There will be rationing for residential and industrial users, but there will mainly be devastating cuts in water availability to farmers and feedlot operators in the Central Valley. Expect your avocados, apricots, walnuts, table grapes, raisins and almonds to be a lot more expensive.
Droughts can be dealt with. California’s demise lies squarely on the shoulders of decades of hard left policies.
You got it. The governors of California especially Jerry Brown have known about the coming water shortage. Rather than build those desalinization plants to keep the people of Kalifornia watered, he has frittered his tax money away.
“And poured it down the river for salmon and smelt, instead of growing crops and sustaining people”
BINGO.
For those not familiar with California’s water history, they actually had the solution but threw it all away. Colossal idiots. A quick history lesson from Victor Davis Hanson:
http://www.city-journal.org/2015/25_1_california-drought.html
“Really leery of the latest doom and gloom claims....IIRC, the satellite data being used to make these predictions has only been collected for around 2 decades....statistically, there is nothing to compare it to, therefore any predictions coming from said data is really irrelevant.”
Yeah.
Sky is falling.
Meh.

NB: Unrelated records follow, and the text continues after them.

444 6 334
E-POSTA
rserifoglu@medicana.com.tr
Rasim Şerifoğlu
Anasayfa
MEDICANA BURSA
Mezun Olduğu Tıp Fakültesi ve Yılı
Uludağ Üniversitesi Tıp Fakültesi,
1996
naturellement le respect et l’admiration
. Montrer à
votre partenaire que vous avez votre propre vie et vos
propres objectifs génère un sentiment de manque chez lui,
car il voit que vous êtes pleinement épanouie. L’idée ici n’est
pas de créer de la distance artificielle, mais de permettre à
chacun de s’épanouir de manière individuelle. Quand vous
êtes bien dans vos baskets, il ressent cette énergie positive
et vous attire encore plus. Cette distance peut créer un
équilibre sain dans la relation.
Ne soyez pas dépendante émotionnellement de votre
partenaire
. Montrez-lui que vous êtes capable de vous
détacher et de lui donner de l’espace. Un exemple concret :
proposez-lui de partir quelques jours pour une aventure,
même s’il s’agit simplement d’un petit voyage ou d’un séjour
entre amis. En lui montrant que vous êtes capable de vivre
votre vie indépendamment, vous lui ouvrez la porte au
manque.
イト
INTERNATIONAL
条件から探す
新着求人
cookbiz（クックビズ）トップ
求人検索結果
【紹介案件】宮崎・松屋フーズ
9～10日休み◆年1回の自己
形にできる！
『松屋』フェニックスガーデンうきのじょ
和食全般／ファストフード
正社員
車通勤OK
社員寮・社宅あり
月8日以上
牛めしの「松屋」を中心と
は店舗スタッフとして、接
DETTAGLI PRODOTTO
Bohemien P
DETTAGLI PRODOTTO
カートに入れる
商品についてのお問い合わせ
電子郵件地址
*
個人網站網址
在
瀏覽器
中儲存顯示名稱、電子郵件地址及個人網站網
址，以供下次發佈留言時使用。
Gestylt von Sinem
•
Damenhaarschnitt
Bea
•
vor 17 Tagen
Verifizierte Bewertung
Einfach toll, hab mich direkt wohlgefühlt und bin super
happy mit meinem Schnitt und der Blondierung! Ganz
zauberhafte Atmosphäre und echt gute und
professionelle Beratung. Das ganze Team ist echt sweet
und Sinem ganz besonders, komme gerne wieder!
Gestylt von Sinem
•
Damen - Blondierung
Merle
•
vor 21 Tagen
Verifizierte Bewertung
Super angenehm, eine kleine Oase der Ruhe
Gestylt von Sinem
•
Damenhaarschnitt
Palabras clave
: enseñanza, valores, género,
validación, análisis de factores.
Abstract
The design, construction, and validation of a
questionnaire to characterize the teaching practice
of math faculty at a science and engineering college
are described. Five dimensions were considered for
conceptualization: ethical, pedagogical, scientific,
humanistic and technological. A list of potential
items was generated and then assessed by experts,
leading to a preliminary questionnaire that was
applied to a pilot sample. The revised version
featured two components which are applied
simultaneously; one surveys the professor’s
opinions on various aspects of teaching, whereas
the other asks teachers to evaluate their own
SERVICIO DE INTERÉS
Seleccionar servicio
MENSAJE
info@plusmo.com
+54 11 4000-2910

I say we clean it out and make it part of Texas. If CA were full of Texans, it would be way better.
Maybe God thinks Cali has gotten a little too uppity?
And more water is essentially exported to China as alfalfa than humans consume in the entire state, including pools and landscaping.
Gee, if only there was a technology that could make all that water to the west drinkable.
The Liberals always worried about “peak oil,” but did nothing about “peak water.”
People will only care, or even become aware, when they turn on the tap and no water comes out.
“When is anyone in CA going to address this??”
Amazingly, it doesn’t seem to be on their radar screen... at all. Most Californians, liberals as they are, probably believe the federal government will simply confiscate other states’ water and give it to them. After all .. they’re California, and it’s owed to them.
Drought in Cali
Move to Bali
Who gets the electoral votes?
Mixeco?
California is out of water and has a huge coastline bordering an ocean. It has the technology to built nuclear plants on the coast that can convert sea water to fresh water at night and provide electrical energy during the day. This is clean energy that is not dependent on sunshine or wind.
Yeah, let's spend billions on a train to nowhere.
Sorry, these idiots deserve their fate.
People have misunderstandings about water and agriculture. There is a thing called the ETAW. There is water diverted, water applied, water evaporated, water transpired through leaves, water runoff back to the streams, water deep percolated and finally, water actually consumed by the plant which makes its way into someone or something (livestock’s) stomach. The aim of irrigation efficiency is to: (1) minimize loss to evaporation and leakage from diversions to point of application by use of pipes or gunnited ditches; (2) reduce evaporation by wheel line sprinkler, pivot, drip or flood - whichever is most appropriate for soil and wind; and (3) eliminate runoff/percolation by diverting only the minimum needed. The big issue here is the mass amount of “environmental water” that is released to run to the sea, the refusal to construct new dams and storage facilities and the movement to remove existing dams like the four on the Klamath.
Too bad the idiots cancelled a big portion of the proposed dams and reservoirs in the California Water Project in the 1980’s and on, this might have been preventable. But not the Greens wouldn’t have it.
In addition how many millions of acre feet of water has been flushed down the drain to “save” the Delta Smelt and other fish?